Buying local will be the hot topic on February 9 as Foodlink Waterloo Region and Taste Real Guelph Wellington have banded together to present “Source it Here,” a day of networking, guest speakers, and panel discussions at Guelph’s Ignatius Jesuit Centre.
Anna Contini, Foodlink manager, said the idea is to expand both group’s reach to tap into experts in all fields of producing and selling local food.
“It really encompasses all of the links in the food chain from production including farmers, processors, distributors, retailers as well as chefs and consumers,” Contini said. “It’s a bit more of a business to business kind of event but the emphasis this year is on processing, so looking at opportunities within the value chain.”
All businesses, organizations and individuals with an interest in making connections within the local food network are invited to attend. Keynote speaker, Bryan Gilvesy of YU Ranch will talk on the importance of processing. Chef Ryan O’Donnell from the Prune Restaurant and Stratford Chefs School will discuss how to procure local foods from farms and chef Gordon Cooledge from the University of Guelph will speak about preserving and increasing the value of local food through processing.
“Another portion of the day will be this local food talk show and that’s kind of a local feature,” Contini said. “It will basically be conversations with successful local food entrepreneurs.”
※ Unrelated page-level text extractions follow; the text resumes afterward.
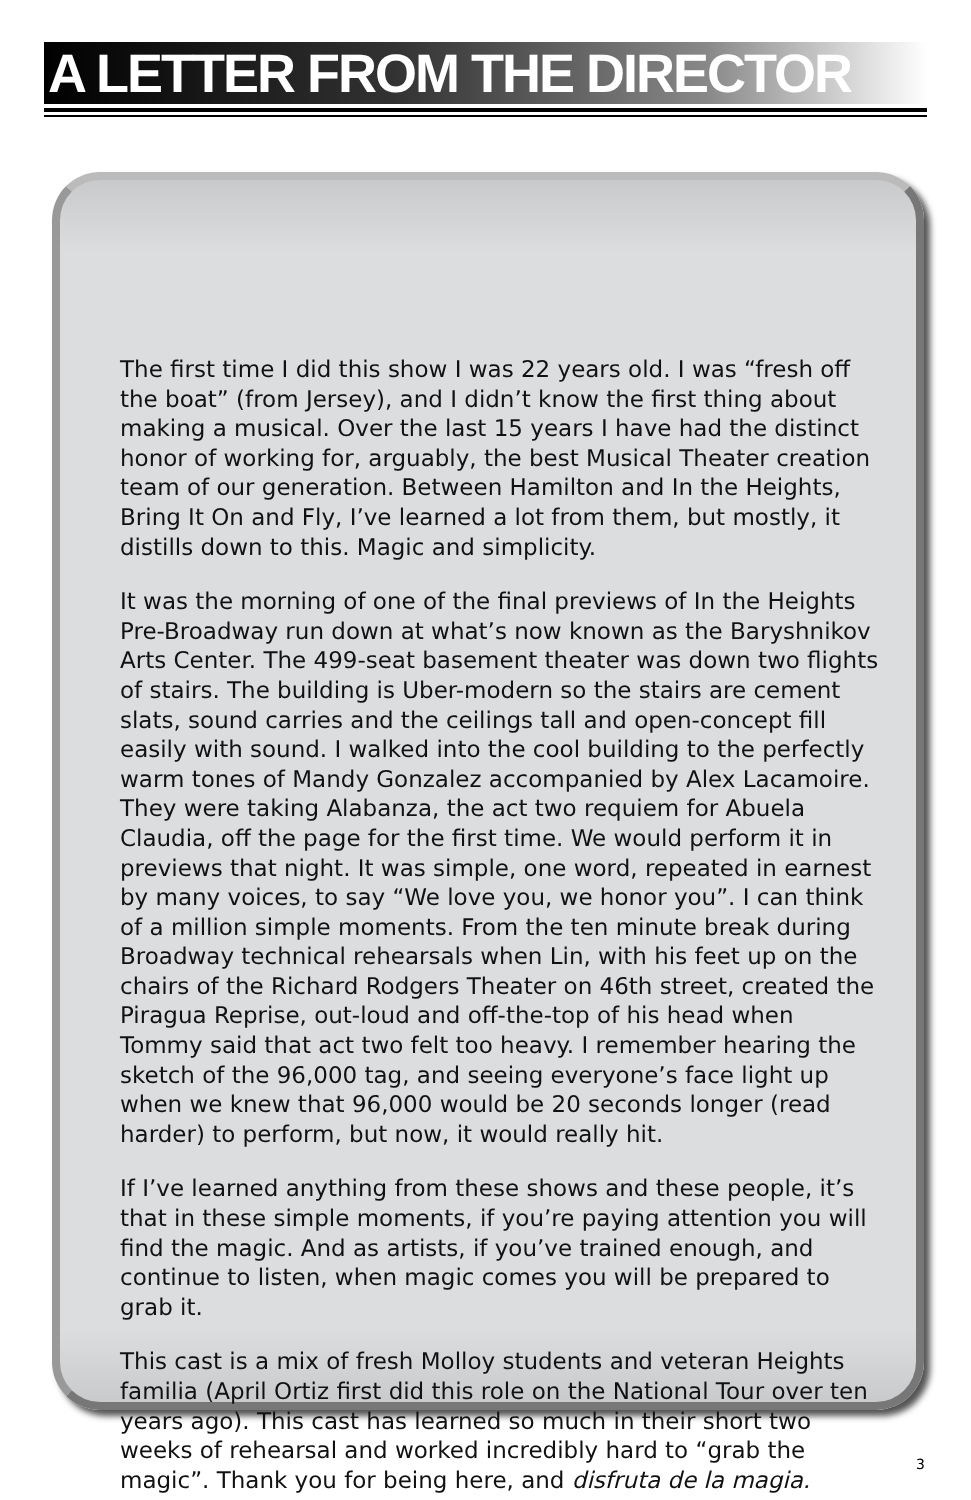A LETTER FROM THE DIRECTOR
The first time I did this show I was 22 years old. I was “fresh off the boat” (from Jersey), and I didn’t know the first thing about making a musical. Over the last 15 years I have had the distinct honor of working for, arguably, the best Musical Theater creation team of our generation. Between Hamilton and In the Heights, Bring It On and Fly, I’ve learned a lot from them, but mostly, it distills down to this. Magic and simplicity.
It was the morning of one of the final previews of In the Heights Pre-Broadway run down at what’s now known as the Baryshnikov Arts Center. The 499-seat basement theater was down two flights of stairs. The building is Uber-modern so the stairs are cement slats, sound carries and the ceilings tall and open-concept fill easily with sound. I walked into the cool building to the perfectly warm tones of Mandy Gonzalez accompanied by Alex Lacamoire. They were taking Alabanza, the act two requiem for Abuela Claudia, off the page for the first time. We would perform it in previews that night. It was simple, one word, repeated in earnest by many voices, to say “We love you, we honor you”. I can think of a million simple moments. From the ten minute break during Broadway technical rehearsals when Lin, with his feet up on the chairs of the Richard Rodgers Theater on 46th street, created the Piragua Reprise, out-loud and off-the-top of his head when Tommy said that act two felt too heavy. I remember hearing the sketch of the 96,000 tag, and seeing everyone’s face light up when we knew that 96,000 would be 20 seconds longer (read harder) to perform, but now, it would really hit.
If I’ve learned anything from these shows and these people, it’s that in these simple moments, if you’re paying attention you will find the magic. And as artists, if you’ve trained enough, and continue to listen, when magic comes you will be prepared to grab it.
This cast is a mix of fresh Molloy students and veteran Heights familia (April Ortiz first did this role on the National Tour over ten years ago). This cast has learned so much in their short two weeks of rehearsal and worked incredibly hard to “grab the magic”. Thank you for being here, and disfruta de la magia.
3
Some of the entrepreneurs include Steve Martin from Martin’s Family Fruit Farm, Nick Benninger, a Waterloo chef at Taco Farm, and Gail Gordon Oliver with Edible Toronto.
Contini says these types of events are important for the connections and networking opportunities.
“If the farmers have a product it’s really important that distributors, retailers and chefs know about it and vice versa,” Contini said. “If retailers are looking for a certain kind of product, there are quite a number of chefs who are very attuned to the food scene. They’re dying to be able to showcase these great local products.”
Another big component of the day is the trade show, where businesses can have a table to show off their products and learn about others.
For the average consumer interested in buying more local food it might not be as easy as running to your local grocery store. She says knowing what’s out there is part of the challenge, something Foodlink addresses with their online map of local farms and farm stores.
Another issue can be cost because local food isn’t necessarily cheaper.
“We have to compete with cheap foreign imports but I think this is where education becomes really important,” Contini said. “If you educate consumers about the true value of supporting local food economies, local farming families, the health benefits, the environmental benefits, I think it starts to hit home and that’s a message I think consumers are starting to pick up.”